MolScaleTransfer ChemLM 2.30M

MolScaleTransfer ChemLM 2.30M is a small BERT-style chemical language model pre-trained with masked language modeling on molecular SMILES strings.

This checkpoint is intended to be used as an encoder initialization for downstream molecular property prediction tasks, and as one point in a model-scaling study of chemical language model transfer.

Model Details

Hyperparameter Value
Hidden size 192
Number of hidden layers 5
Number of attention heads 3
Intermediate size 768
Vocabulary size 2362
Maximum sequence length during pre-training 512

The model was pre-trained using the Academic Budget BERT-based implementation in the repository and converted from a DeepSpeed checkpoint to Hugging Face format.

Intended Use

This checkpoint is intended for:

  • downstream molecular property prediction by fine-tuning or linear probing,
  • checkpoint-to-checkpoint comparison in scaling experiments,
  • relating pre-training loss to downstream transfer performance.

For downstream molecular property prediction, load it with the custom model class defined in the repository:

from molscaletransfer.pretraining.configs import PretrainedBertConfig
from molscaletransfer.pretraining.modeling import BertForSequenceClassificationMolecule

The downstream model adds a task-specific classification or regression head on top of the pre-trained BERT encoder.

The supported training modes are:

  • full fine-tuning
  • linear probe, where the BERT encoder is frozen and only the prediction head is trained

Model Architecture for Downstream Tasks

For downstream molecular property prediction, the repository uses:

BertForSequenceClassificationMolecule

This model consists of:

  1. a pre-trained BertModel encoder,
  2. BertPoolerC, which mean-pools non-special tokens using the attention mask,
  3. dropout,
  4. a linear prediction head:
self.classifier = nn.Linear(config.hidden_size, self.num_labels)

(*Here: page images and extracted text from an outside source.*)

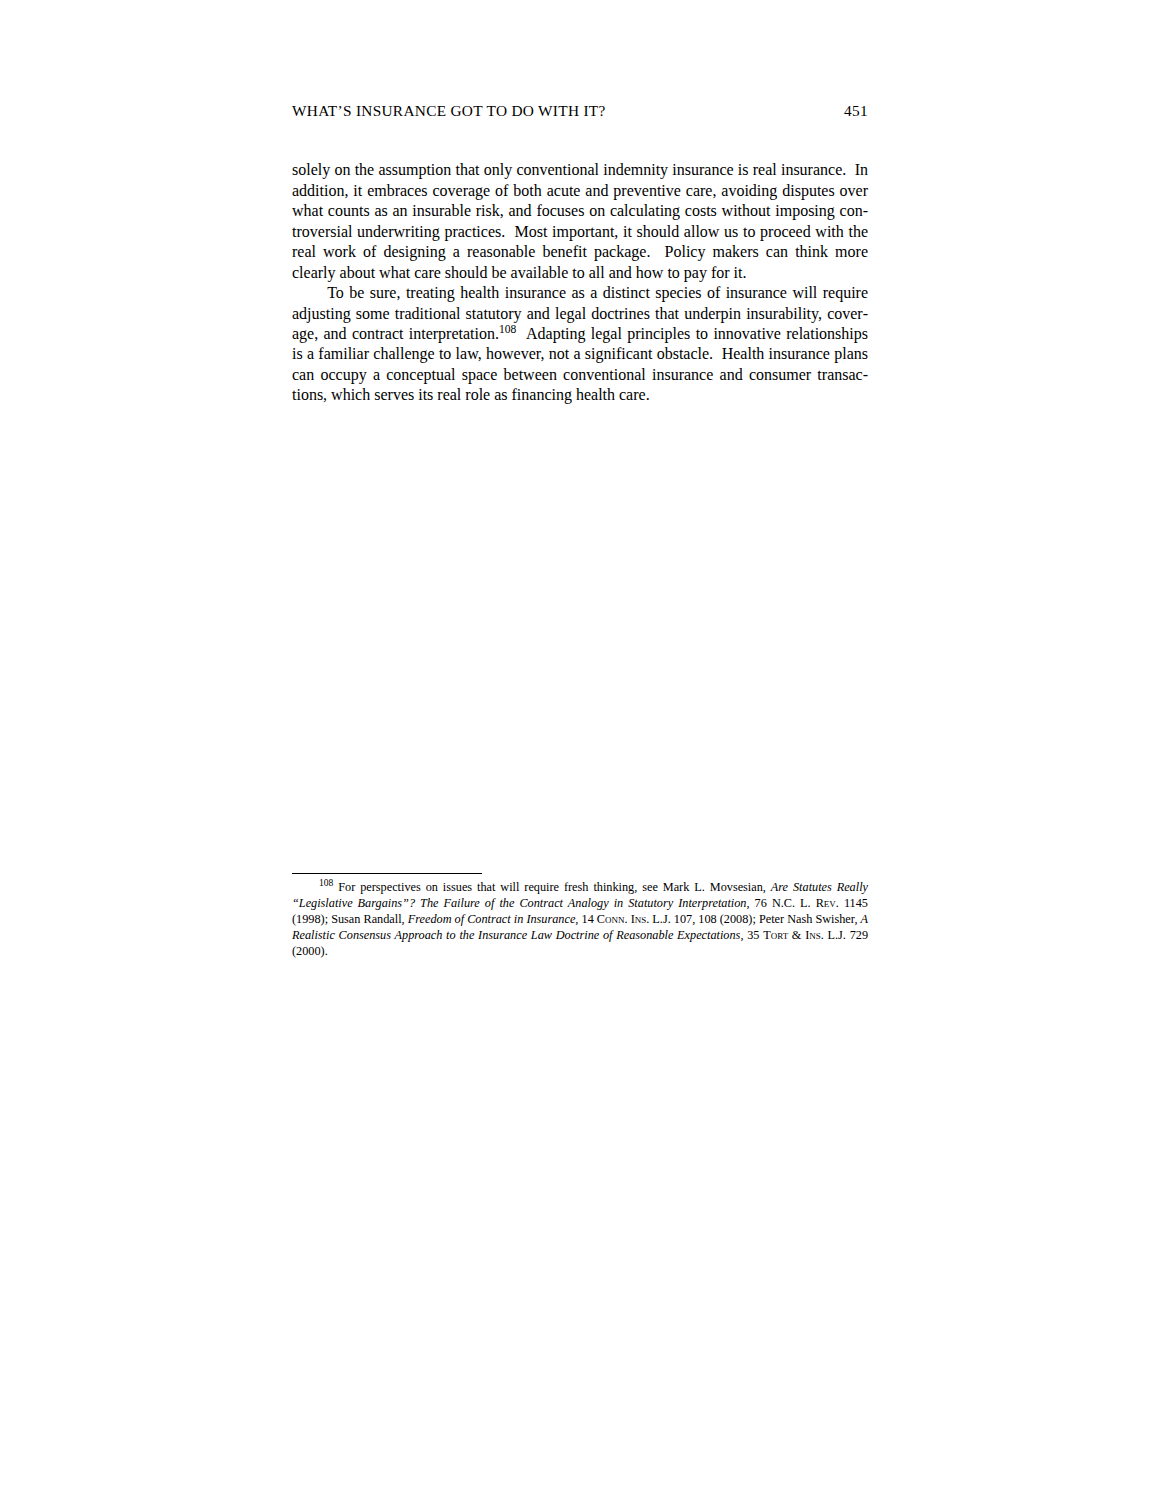WHAT’S INSURANCE GOT TO DO WITH IT? 451
solely on the assumption that only conventional indemnity insurance is real insurance. In addition, it embraces coverage of both acute and preventive care, avoiding disputes over what counts as an insurable risk, and focuses on calculating costs without imposing controversial underwriting practices. Most important, it should allow us to proceed with the real work of designing a reasonable benefit package. Policy makers can think more clearly about what care should be available to all and how to pay for it.
To be sure, treating health insurance as a distinct species of insurance will require adjusting some traditional statutory and legal doctrines that underpin insurability, coverage, and contract interpretation.108 Adapting legal principles to innovative relationships is a familiar challenge to law, however, not a significant obstacle. Health insurance plans can occupy a conceptual space between conventional insurance and consumer transactions, which serves its real role as financing health care.
108 For perspectives on issues that will require fresh thinking, see Mark L. Movsesian, Are Statutes Really “Legislative Bargains”? The Failure of the Contract Analogy in Statutory Interpretation, 76 N.C. L. Rev. 1145 (1998); Susan Randall, Freedom of Contract in Insurance, 14 Conn. Ins. L.J. 107, 108 (2008); Peter Nash Swisher, A Realistic Consensus Approach to the Insurance Law Doctrine of Reasonable Expectations, 35 Tort & Ins. L.J. 729 (2000).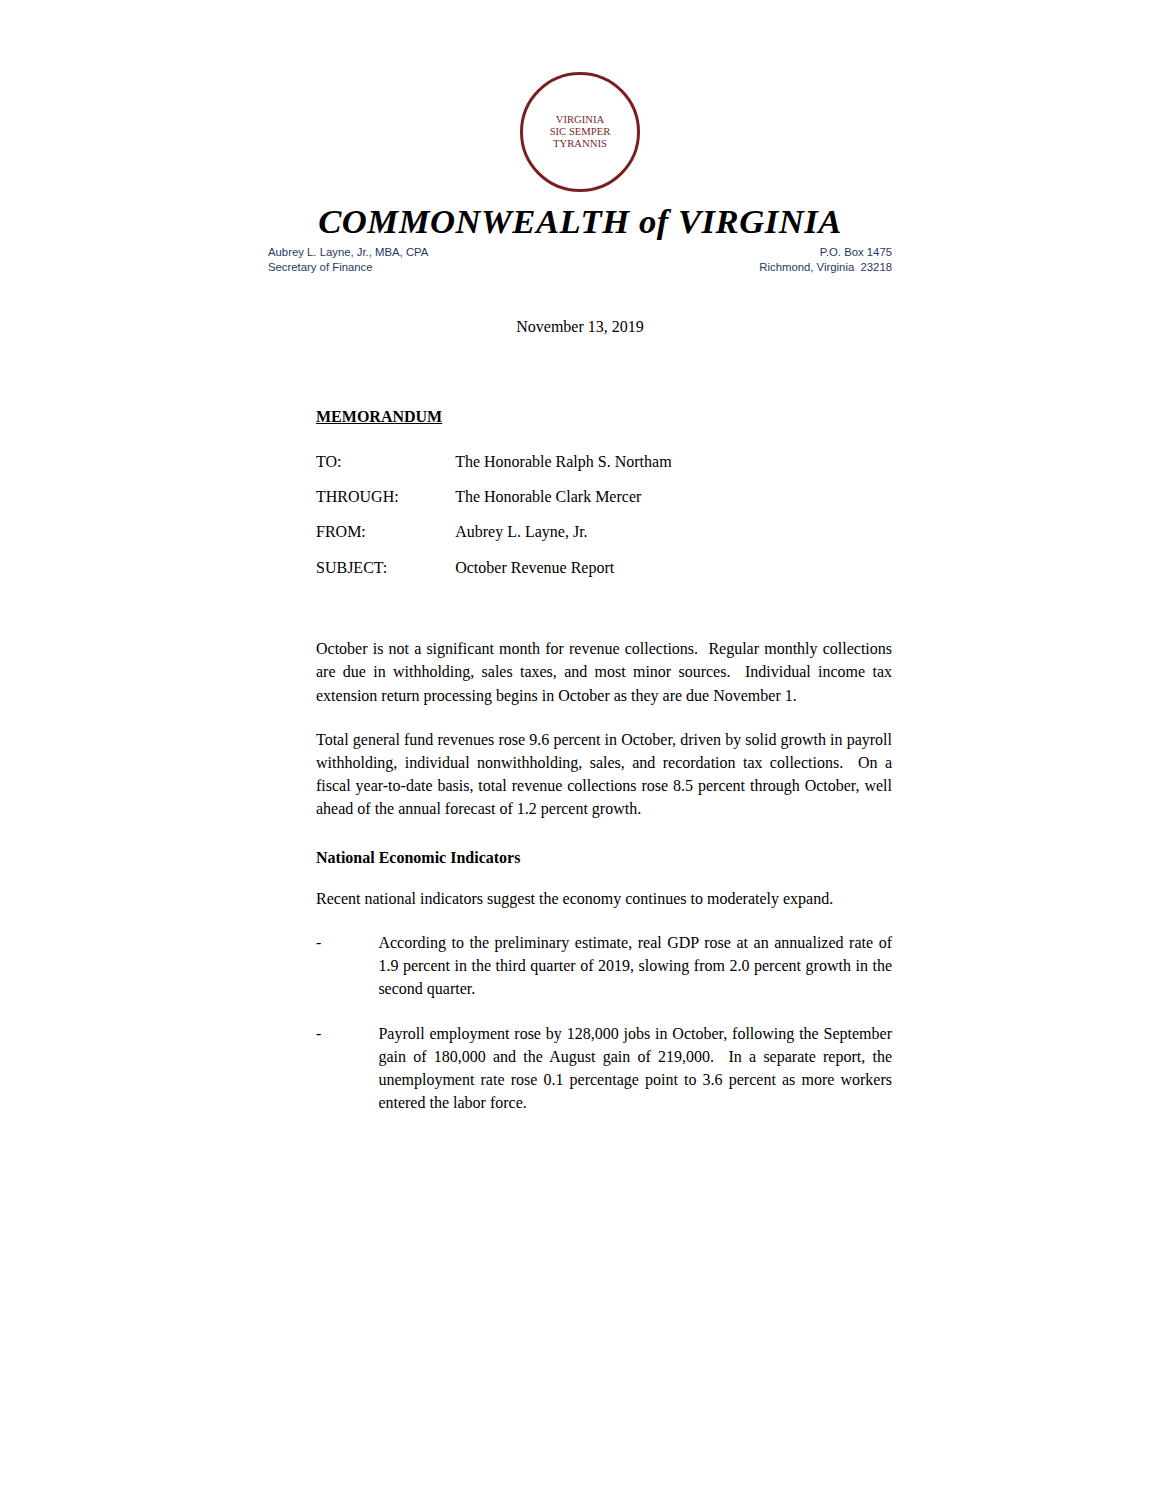VIRGINIA
SIC SEMPER
TYRANNIS
COMMONWEALTH of VIRGINIA
Aubrey L. Layne, Jr., MBA, CPA
Secretary of Finance
P.O. Box 1475
Richmond, Virginia 23218
November 13, 2019
MEMORANDUM
| TO: | The Honorable Ralph S. Northam |
| THROUGH: | The Honorable Clark Mercer |
| FROM: | Aubrey L. Layne, Jr. |
| SUBJECT: | October Revenue Report |
October is not a significant month for revenue collections. Regular monthly collections are due in withholding, sales taxes, and most minor sources. Individual income tax extension return processing begins in October as they are due November 1.
Total general fund revenues rose 9.6 percent in October, driven by solid growth in payroll withholding, individual nonwithholding, sales, and recordation tax collections. On a fiscal year-to-date basis, total revenue collections rose 8.5 percent through October, well ahead of the annual forecast of 1.2 percent growth.
National Economic Indicators
Recent national indicators suggest the economy continues to moderately expand.
According to the preliminary estimate, real GDP rose at an annualized rate of 1.9 percent in the third quarter of 2019, slowing from 2.0 percent growth in the second quarter.
Payroll employment rose by 128,000 jobs in October, following the September gain of 180,000 and the August gain of 219,000. In a separate report, the unemployment rate rose 0.1 percentage point to 3.6 percent as more workers entered the labor force.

The output is a Hugging Face SequenceClassifierOutput containing loss and logits.

The loss function depends on the task type:

Task type Number of labels Loss
Regression 1 MSELoss
Binary classification 2 CrossEntropyLoss
Multitask classification Number of target columns Masked BCEWithLogitsLoss

Usage

The intended usage is to load the pre-trained checkpoint inside the repository's downstream training script.

First, clone the repository and install the transfer-evaluation environment:

git clone https://github.com/sagawatatsuya/MolScaleTransfer.git
cd MolScaleTransfer

conda create -n molscaletransfer_transfer python=3.11
conda activate molscaletransfer_transfer

pip install -r requirements.txt
pip install torch transformers==4.57.3
pip install -U accelerate deepspeed

Then run fine-tuning, for example on BBBP:

python -m molscaletransfer.transfer.run_ft_molecule \
  --model_name_or_path "sagawatatsuya/molscaletransfer-chemlm-2.30m" \
  --tokenizer_name "ibm-research/MoLFormer-XL-both-10pct" \
  --train_file "./molscaletransfer/dataset/finetune_datasets/data/bbbp/train.csv" \
  --validation_file "./molscaletransfer/dataset/finetune_datasets/data/bbbp/valid.csv" \
  --test_file "./molscaletransfer/dataset/finetune_datasets/data/bbbp/test.csv" \
  --task_name "bbbp" \
  --task_config "molscaletransfer/task_config.json" \
  --do_train \
  --do_eval \
  --do_predict \
  --per_device_train_batch_size 256 \
  --per_device_eval_batch_size 512 \
  --learning_rate 3e-5 \
  --num_train_epochs 500 \
  --save_strategy epoch \
  --eval_strategy epoch

For linear probe evaluation, set:

--training_type "linear_probe"

In this mode, the script freezes the parameters under model.bert and trains only the task-specific head.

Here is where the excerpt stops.